— Directive 1 —
From the forum post on weather-related flight cancellations, extract the passage that begins at the words "Did you mean" and stops after "predicted cancellation-justifying Wx?", copying it word for word.

— Page text —
━━━━━━━━━━━━━━━━

Did you mean fewer? Or were you just attempting snide?

I guess if you actually care that little about the people who are actually, ultimately paying you to do your, er, job, then rock on broheme!
 
I've a question for all you Major Dxs.

How long before a predicted Wx event can you/do you preemptively cancel flights?

For instance, the Wx 18 hours from now is predicted to be lousy at XYZ, YZX, and ZXY. BigIron Airlines doesn't want its aircraft stuck at XYZ, etc, but would much rather have them stationed at PHX... which while understandable, is completely hypothetical. Can you legitimately cancel multiple flights 16-18 hours in advance of a predicted Wx event and get away with that??? Especially if you end up landing other company flights at XYZ at the time of the predicted cancellation-justifying Wx?

Is there any language in the Contract of Carriage that specifies how far in advance of a predicted Wx event an airline may cancel a flight and still blame the cancellation on Wx??
Different airlines have different names for departments and positions of people who make cancellation decision, but it’s not dispatchers or the pilots that get paid to make that decision. If a flight is not legal or safe to operate I will start delaying that flight until the conditions improve. Eventually the crew will timeout or the “company” will make the decision to cancel that flight. This is standard procedure at passenger airlines (major and regional). I don’t know how it works at other airlines like cargo or part 135.

━━━━━━━━━━━━━━━━

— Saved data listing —
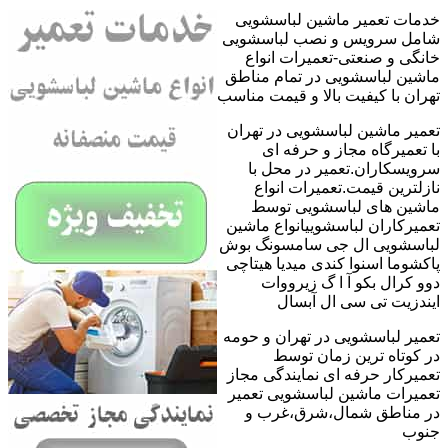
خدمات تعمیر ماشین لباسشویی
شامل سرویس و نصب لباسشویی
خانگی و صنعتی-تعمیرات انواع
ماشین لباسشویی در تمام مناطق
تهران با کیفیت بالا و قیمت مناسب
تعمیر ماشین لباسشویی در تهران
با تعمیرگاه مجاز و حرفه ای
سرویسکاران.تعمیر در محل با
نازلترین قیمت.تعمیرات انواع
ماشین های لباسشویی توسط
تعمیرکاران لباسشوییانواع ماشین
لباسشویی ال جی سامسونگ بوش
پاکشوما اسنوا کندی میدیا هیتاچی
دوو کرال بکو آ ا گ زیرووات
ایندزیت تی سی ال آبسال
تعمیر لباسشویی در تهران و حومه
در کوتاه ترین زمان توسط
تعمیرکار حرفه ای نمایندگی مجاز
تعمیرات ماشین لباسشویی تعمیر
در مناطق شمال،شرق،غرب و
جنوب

━━━━━━━━━━━━━━━━

— Directive 2 —
In the listing, change "تهران" to "اصفهان" in the lines from the start of the listing through the line that contains "تعمیرات ماشین لباسشویی تعمیر", including that line, and give back only those lines with nothing else altered. Leave the pictures out.

— Worked solution 1 —
Did you mean fewer? Or were you just attempting snide?

I guess if you actually care that little about the people who are actually, ultimately paying you to do your, er, job, then rock on broheme!
 
I've a question for all you Major Dxs.

How long before a predicted Wx event can you/do you preemptively cancel flights?

For instance, the Wx 18 hours from now is predicted to be lousy at XYZ, YZX, and ZXY. BigIron Airlines doesn't want its aircraft stuck at XYZ, etc, but would much rather have them stationed at PHX... which while understandable, is completely hypothetical. Can you legitimately cancel multiple flights 16-18 hours in advance of a predicted Wx event and get away with that??? Especially if you end up landing other company flights at XYZ at the time of the predicted cancellation-justifying Wx?

— Worked solution 2 —
خدمات تعمیر ماشین لباسشویی
شامل سرویس و نصب لباسشویی
خانگی و صنعتی-تعمیرات انواع
ماشین لباسشویی در تمام مناطق
اصفهان با کیفیت بالا و قیمت مناسب
تعمیر ماشین لباسشویی در اصفهان
با تعمیرگاه مجاز و حرفه ای
سرویسکاران.تعمیر در محل با
نازلترین قیمت.تعمیرات انواع
ماشین های لباسشویی توسط
تعمیرکاران لباسشوییانواع ماشین
لباسشویی ال جی سامسونگ بوش
پاکشوما اسنوا کندی میدیا هیتاچی
دوو کرال بکو آ ا گ زیرووات
ایندزیت تی سی ال آبسال
تعمیر لباسشویی در اصفهان و حومه
در کوتاه ترین زمان توسط
تعمیرکار حرفه ای نمایندگی مجاز
تعمیرات ماشین لباسشویی تعمیر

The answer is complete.